Page segmentation data
•••

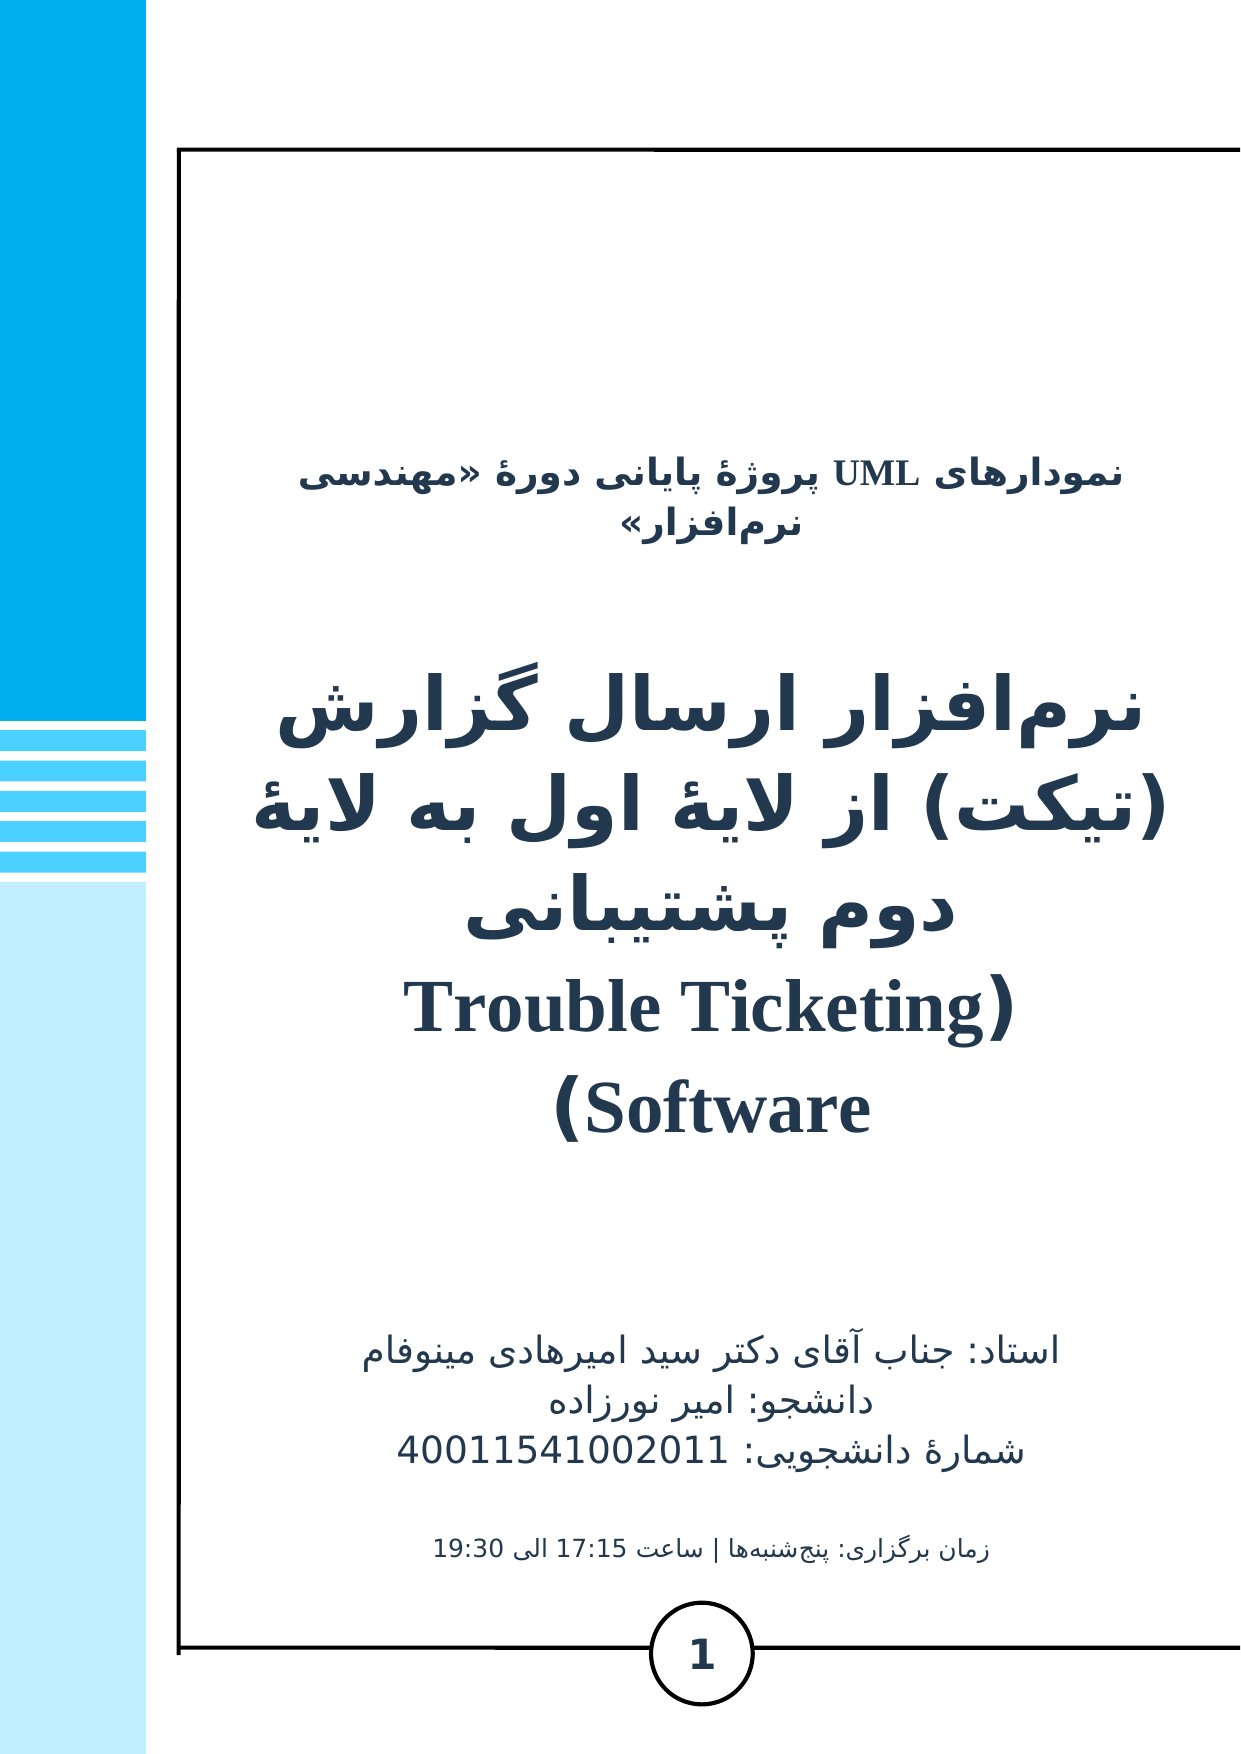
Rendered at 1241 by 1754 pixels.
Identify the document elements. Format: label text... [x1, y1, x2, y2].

text (Trouble Ticketing Software) [239, 961, 1183, 1150]
text شمارۀ دانشجویی: 40011541002011 [239, 1429, 1183, 1472]
text نرم‌افزار ارسال گزارش (تیکت) از لایۀ اول به لایۀ دوم پشتیبانی [239, 661, 1183, 948]
text نمودارهای UML پروژۀ پایانی دورۀ «مهندسی نرم‌افزار» [239, 450, 1183, 544]
text استاد: جناب آقای دکتر سید امیرهادی مینوفام [239, 1328, 1183, 1372]
text زمان برگزاری: پنج‌شنبه‌ها | ساعت 17:15 الی 19:30 [239, 1534, 1183, 1563]
text دانشجو: امیر نورزاده [239, 1379, 1183, 1422]
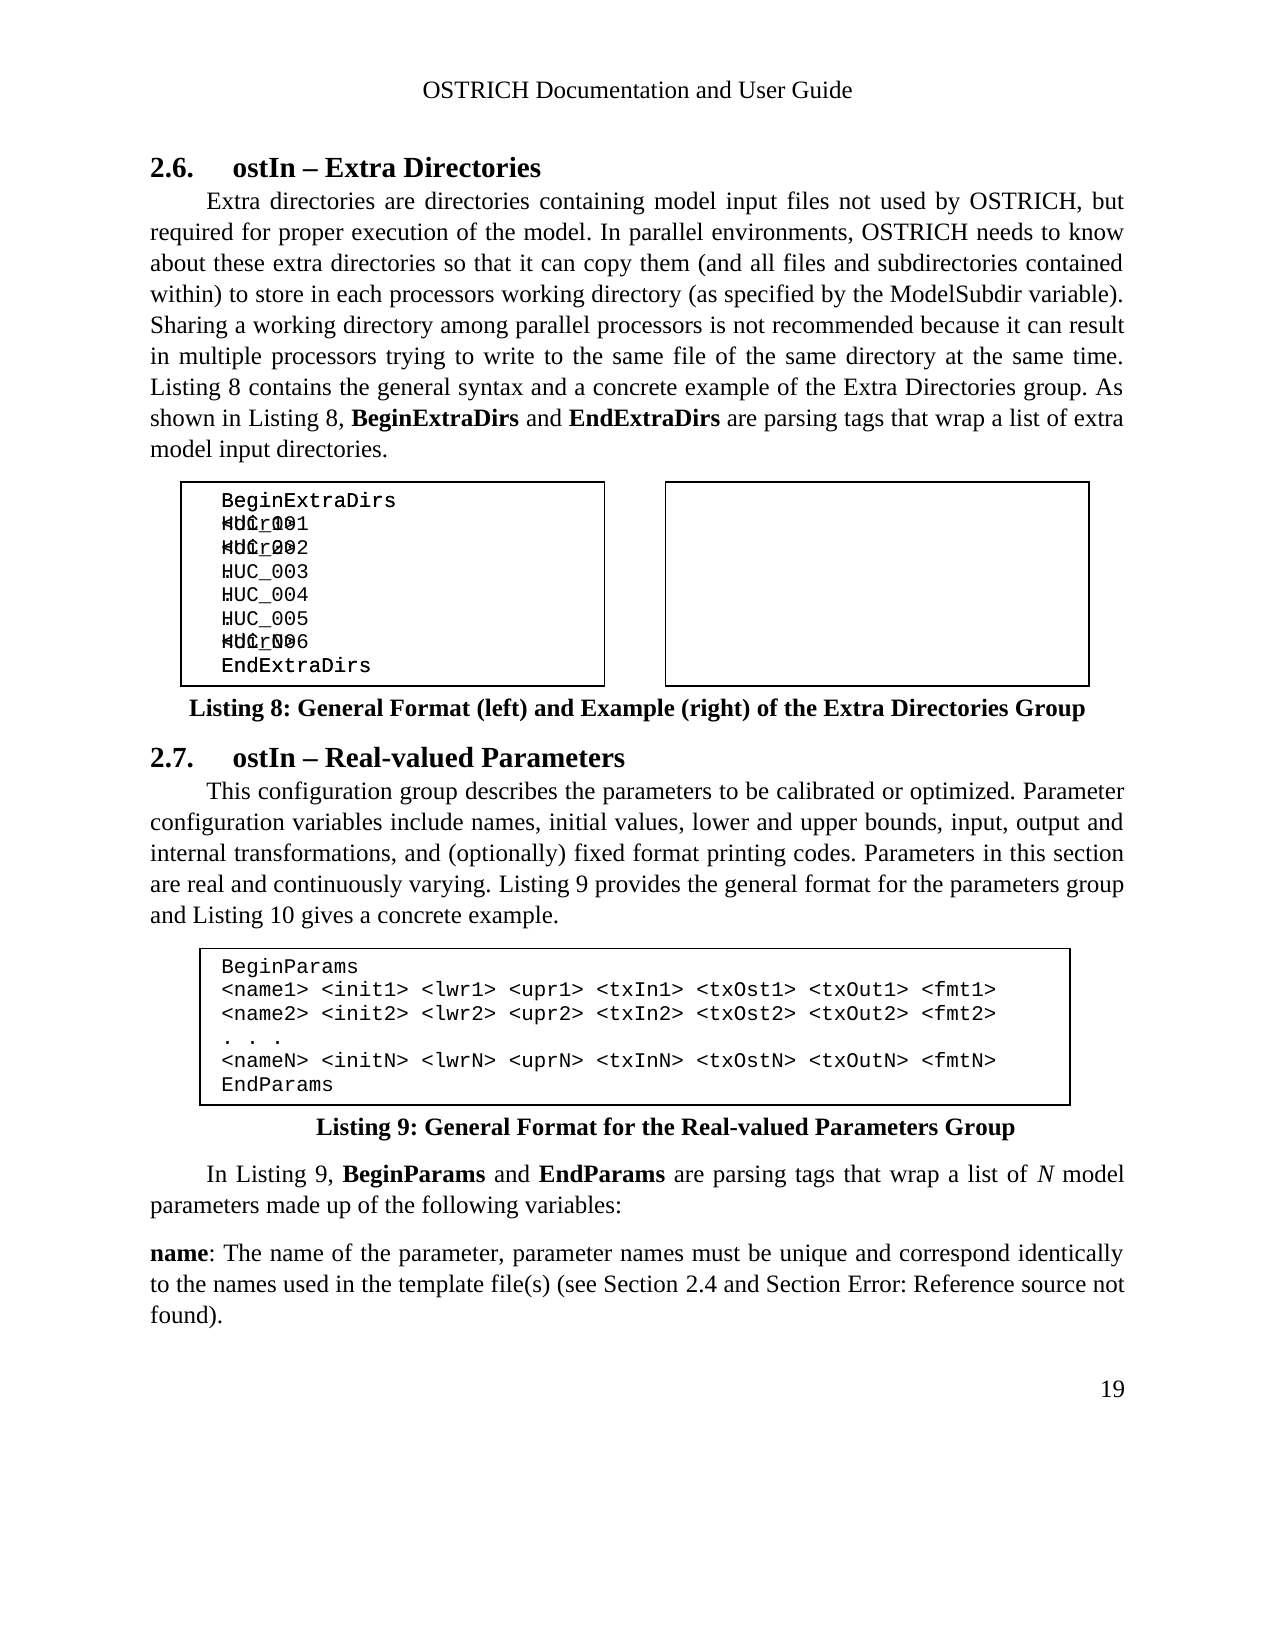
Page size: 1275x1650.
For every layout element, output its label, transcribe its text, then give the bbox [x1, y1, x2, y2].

subtitle ostIn – Real-valued Parameters [150, 740, 1125, 774]
text Listing 9: General Format for the Real-valued Parameters Group [150, 1112, 1125, 1141]
text This configuration group describes the parameters to be calibrated or optimized. Parameter configuration variables include names, initial values, lower and upper bounds, input, output and internal transformations, and (optionally) fixed format printing codes. Parameters in this section are real and continuously varying. Listing 9 provides the general format for the parameters group and Listing 10 gives a concrete example. [150, 776, 1125, 929]
text Listing 8: General Format (left) and Example (right) of the Extra Directories Group [150, 693, 1125, 721]
text In Listing 9, BeginParams and EndParams are parsing tags that wrap a list of N model parameters made up of the following variables: [150, 1159, 1125, 1219]
text name: The name of the parameter, parameter names must be unique and correspond identically to the names used in the template file(s) (see Section 2.4 and Section Error! Reference source not found.). [150, 1238, 1125, 1329]
subtitle ostIn – Extra Directories [150, 150, 1125, 183]
text Extra directories are directories containing model input files not used by OSTRICH, but required for proper execution of the model. In parallel environments, OSTRICH needs to know about these extra directories so that it can copy them (and all files and subdirectories contained within) to store in each processors working directory (as specified by the ModelSubdir variable). Sharing a working directory among parallel processors is not recommended because it can result in multiple processors trying to write to the same file of the same directory at the same time. Listing 8 contains the general syntax and a concrete example of the Extra Directories group. As shown in Listing 8, BeginExtraDirs and EndExtraDirs are parsing tags that wrap a list of extra model input directories. [150, 186, 1125, 463]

•••

Exercise description
Give only the number of lines in the records that contain the string "ostIn".

Answer to the exercise
2